Una de sus tareas domésticas era poner la ropa sucia en una gran tina que estaba ubicada sobre una fogata. Allí la ropa hervía en agua caliente con jabón de lejía, constantemente revuelta como una olla de sopa. No había tal cosa como blanqueador o incluso un artilugio de lavado manual donde ella trabajaba. Hasta que las máquinas exprimidoras se hicieron más disponibles, los brazos y las manos dolían por escurrir la ropa pesada, empapada en agua.
Con frecuencia, las jóvenes inmigrantes estaban a merced de sus empleadores. En el segundo lugar donde trabajó, el hombre de la casa le trajo dulces, con una nota que decía en Polaco”¡Te amo!” Ella echó el cerrojo a la puerta de su dormitorio y empacó su maleta.
Al instalarse en el Bronx con otra familia, ella de alguna manera, mientras planchaba, quemó el suéter del bebé. Después de recibir una severa reprimenda, volvió a empacar su maleta y trató de encontrar el camino a la casa de un amigo. Sin estar familiarizada con el sistema del metro, se quedó perdida y atemorizada en una plataforma oscura del metro en algún lugar de la ciudad de Nueva York. Allí, la adolescente oyó por casualidad a dos mujeres hablando en Polaco. Al explicarles su predicamento, una de las mujeres le dio refugio hasta que se localizó otro trabajo doméstico.
Esa amable señora era la madre del joven, que de niño cargaba carbón en su espalda. Él tenía veinte años cuando conoció a la adolescente polaca perdida y, en el futuro, cuando decidió establecerse, le pediría a esa mujer tan especial que fuera su esposa.
Cuando se casaron en 1936, nada cambió -todavía trabajaron duro- Él ganaba $28.00 a la semana trabajando en el metro mientras ella limpiaba casas, aprendía inglés y cuidaba a su bebé varón. Pulgada a pulgada, comenzaron a ver el fruto de sus labores. Tras mudarse a una casa sin terminar en los suburbios, él trabajaba en la ciudad durante el día y por la noche martillaba la casa.

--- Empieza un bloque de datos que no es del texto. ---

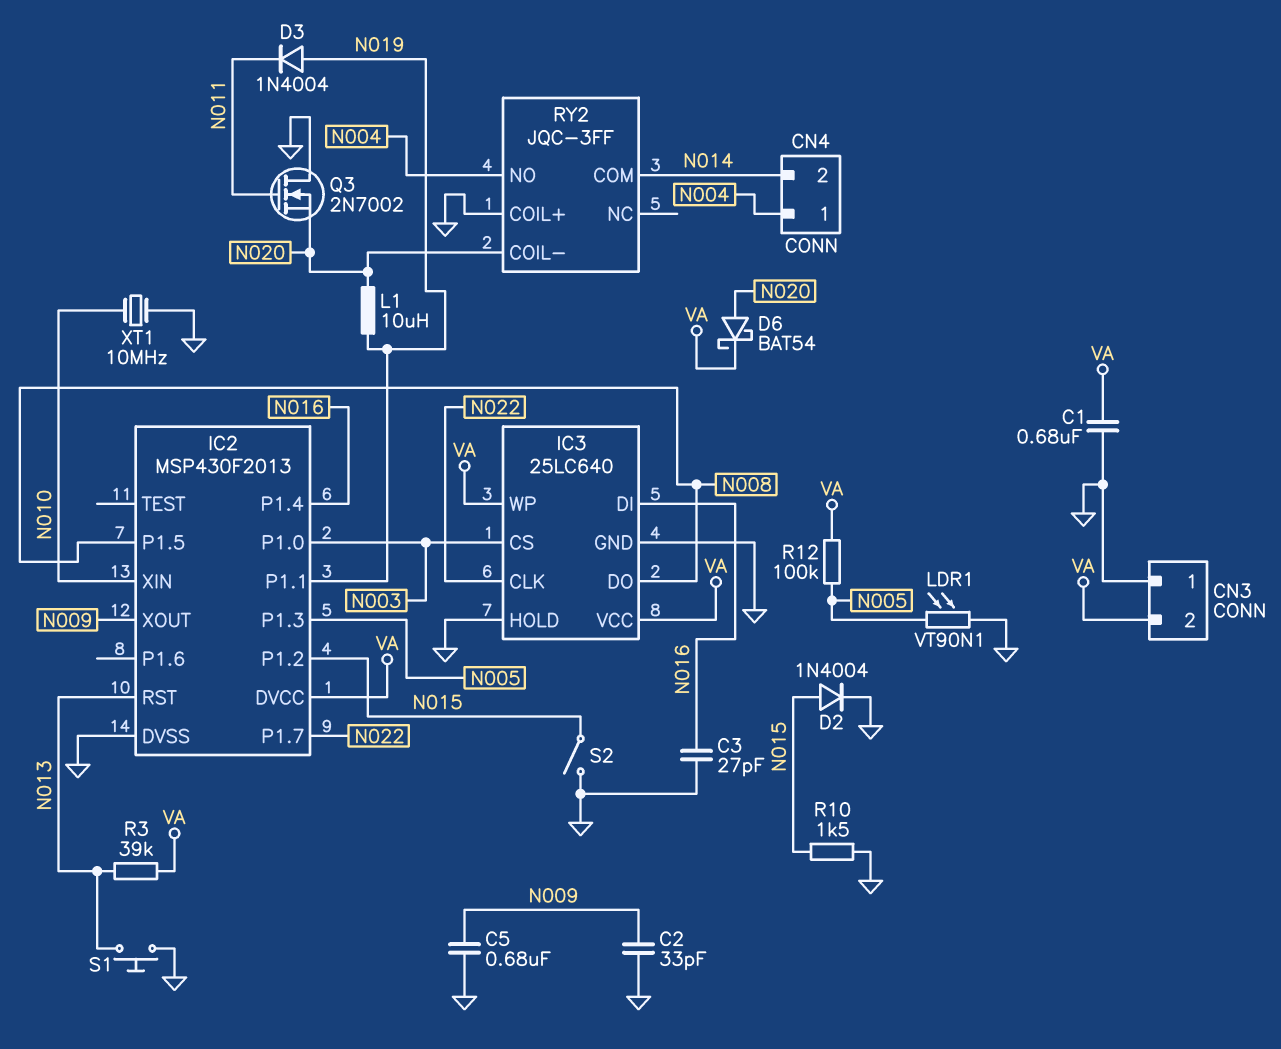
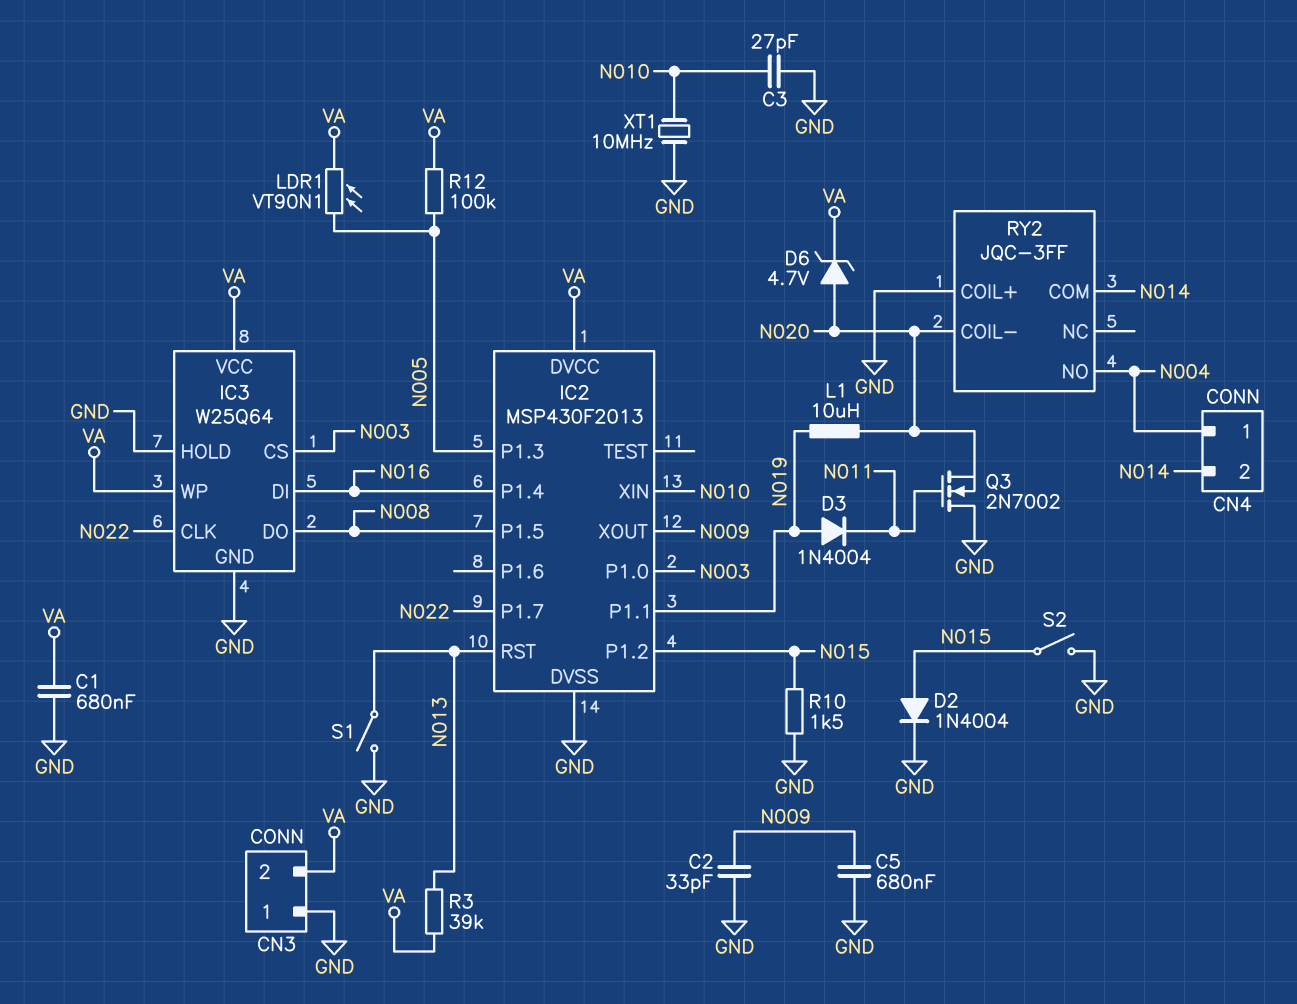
C3: 27pF (GND, N016) -> 27pF (GND, N010)
D6: schottky BAT54 (A N020, K VA) -> zener 4.7V (A N020, K VA)
IC3: 25LC640 -> W25Q64
LDR1: VT90N1 (GND, N005) -> VT90N1 (N005, VA)
S1: button (GND, N013) -> switch (GND, N013)

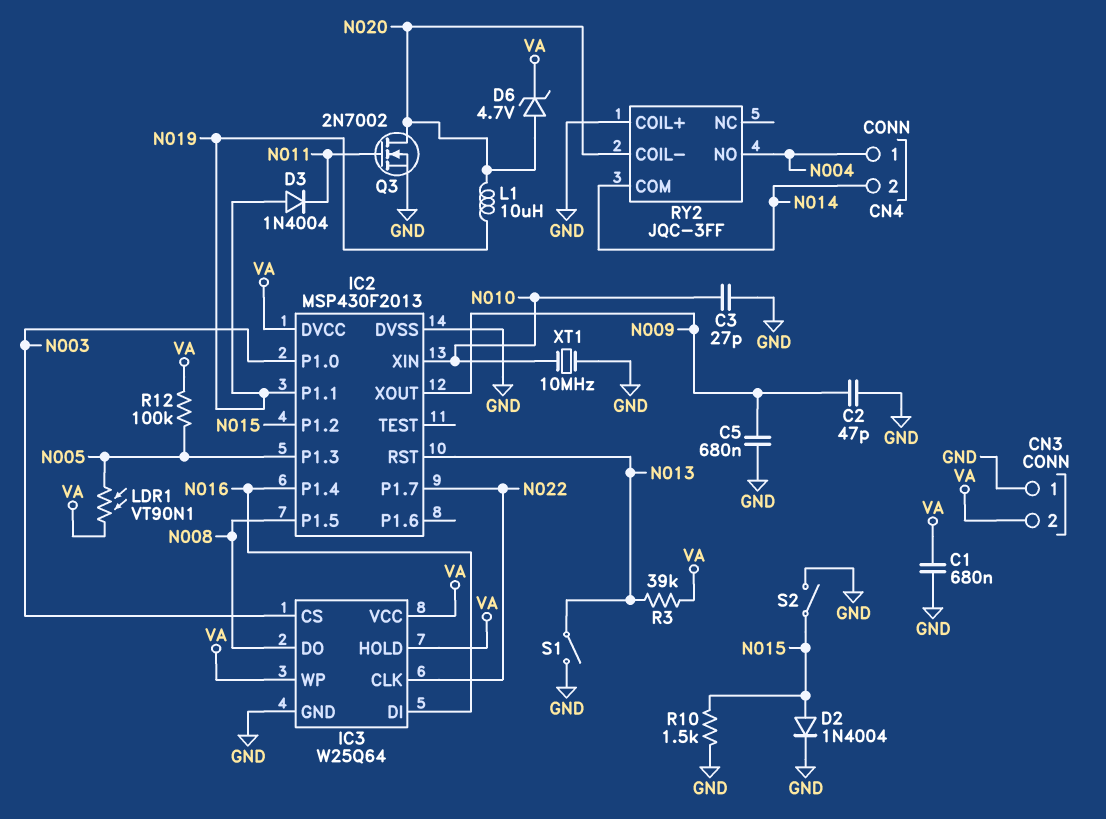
C2: 33pF (GND, N009) -> 47pF (GND, N009)
IC3 pin HOLD: GND -> VA
Q3: NMOS 2N7002 (G N011, D GND, S N020) -> NMOS 2N7002 (G N011, D N020, S GND)

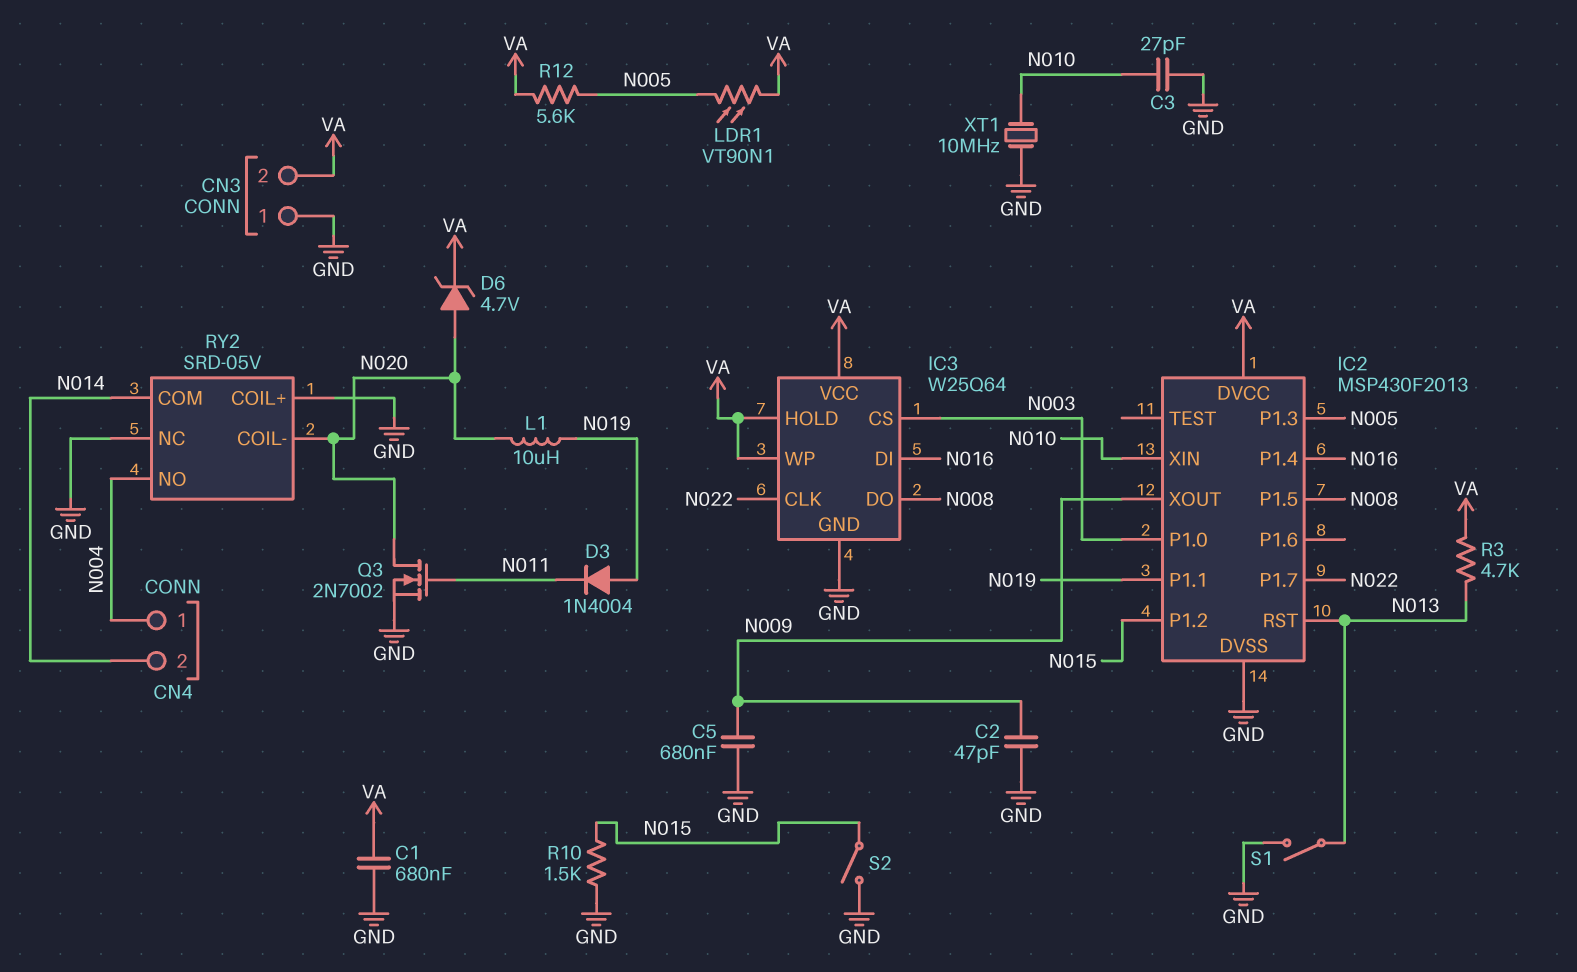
D2: diode 1N4004 (A N015, K GND) -> none
R3: 39k (N013, VA) -> 4.7k (N013, VA)
R12: 100k (N005, VA) -> 5.6k (N005, VA)
RY2: JQC-3FF -> SRD-05V
RY2 pin NC: none -> GND

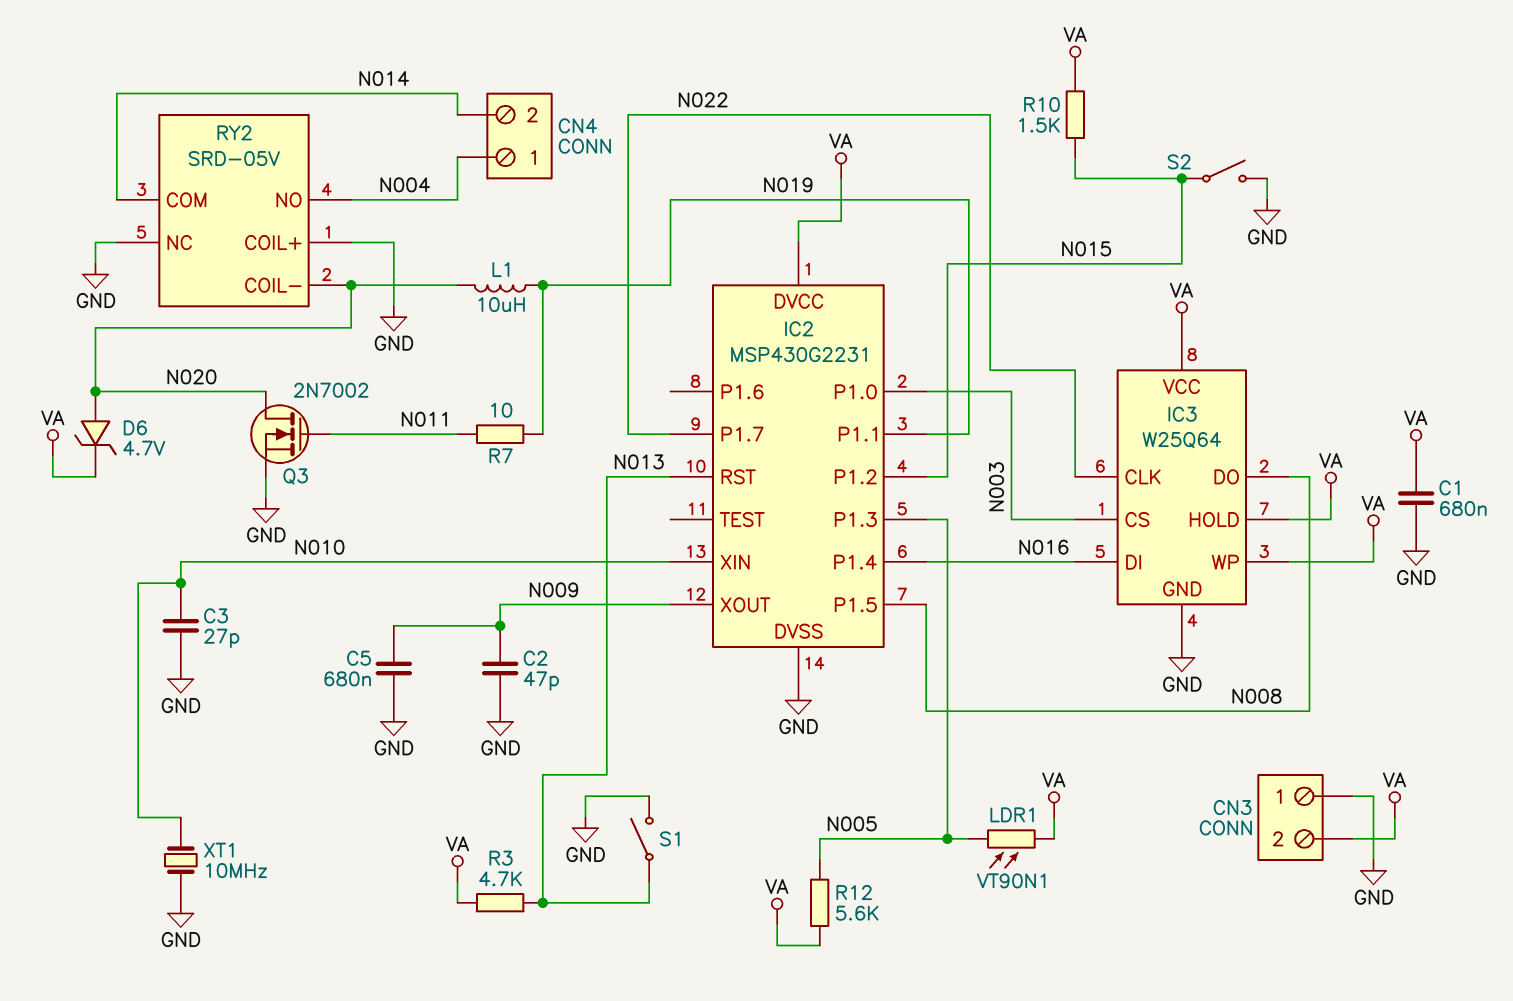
D3: diode 1N4004 (A N019, K N011) -> none
IC2: MSP430F2013 -> MSP430G2231
R7: none -> 10 (N011, N019)
R10: 1.5k (GND, N015) -> 1.5k (N015, VA)

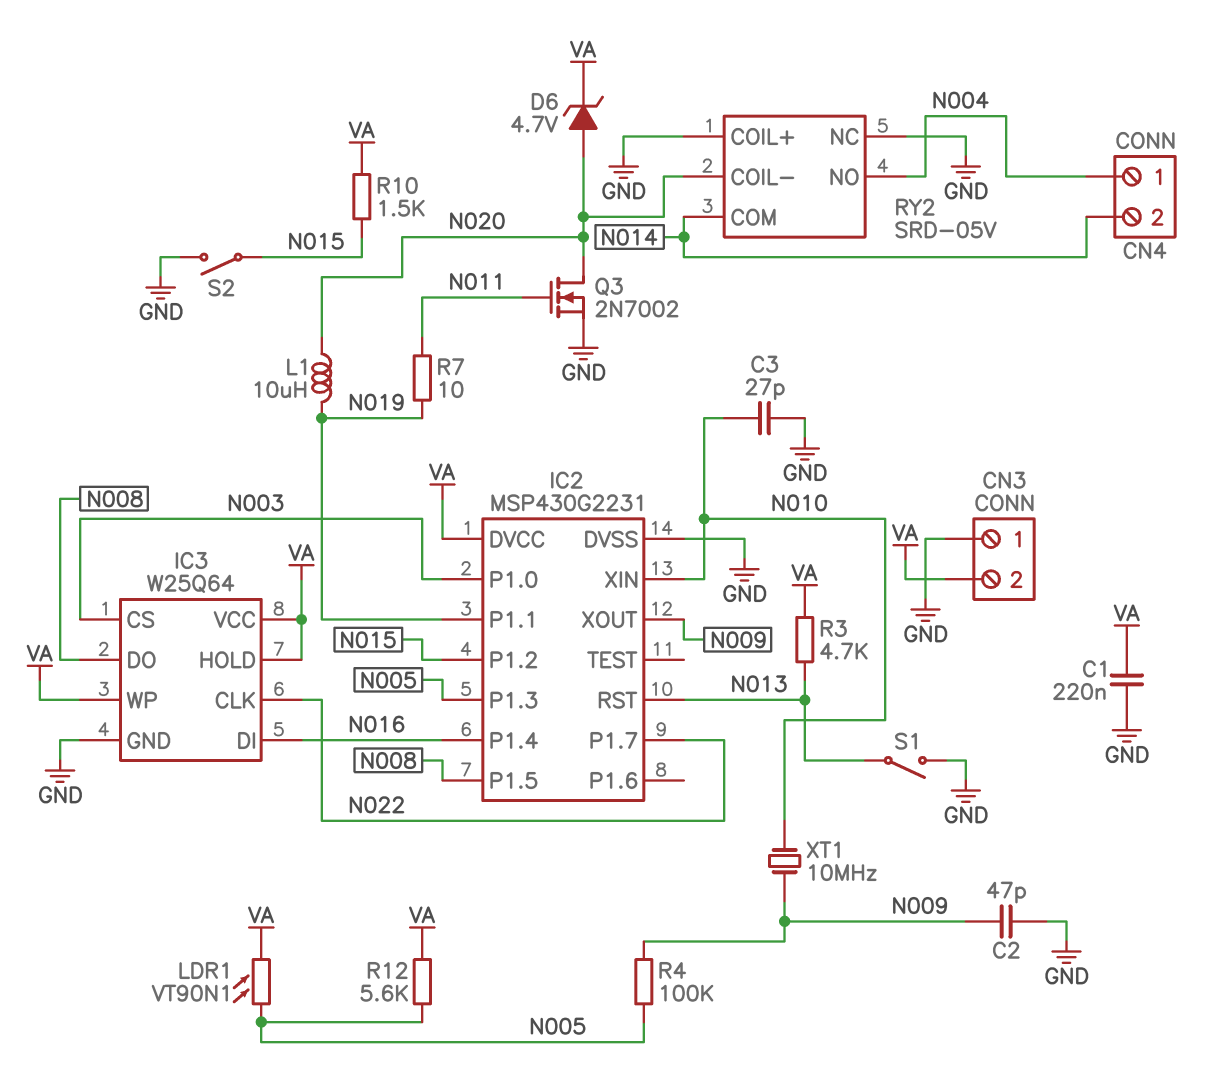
C1: 680nF (GND, VA) -> 220nF (GND, VA)
C5: 680nF (GND, N009) -> none
R4: none -> 100k (N005, N009)
XT1: 10MHz (GND, N010) -> 10MHz (N009, N010)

Luego, una inolvidable noche de Acción de Gracias, sucedió lo increíble -la familia, que ahora incluía a una niña de un año de edad, apenas escapó de las llamas que destruyeron la casa y los sueños- Al mudarse de regreso a la ciudad, sin culpa ni quejidos, comenzaron a reconstruir sus vidas.
Han pasado más de cien años desde que mis padres nacieron y fueron nutridos por el trabajo duro y la adversidad. Hasta que murieron, ambos a principios de sus 90´s, eran resistentes, personas vigorosas, y un testimonio vivo de que “¡el trabajo duro nunca mató a nadie!”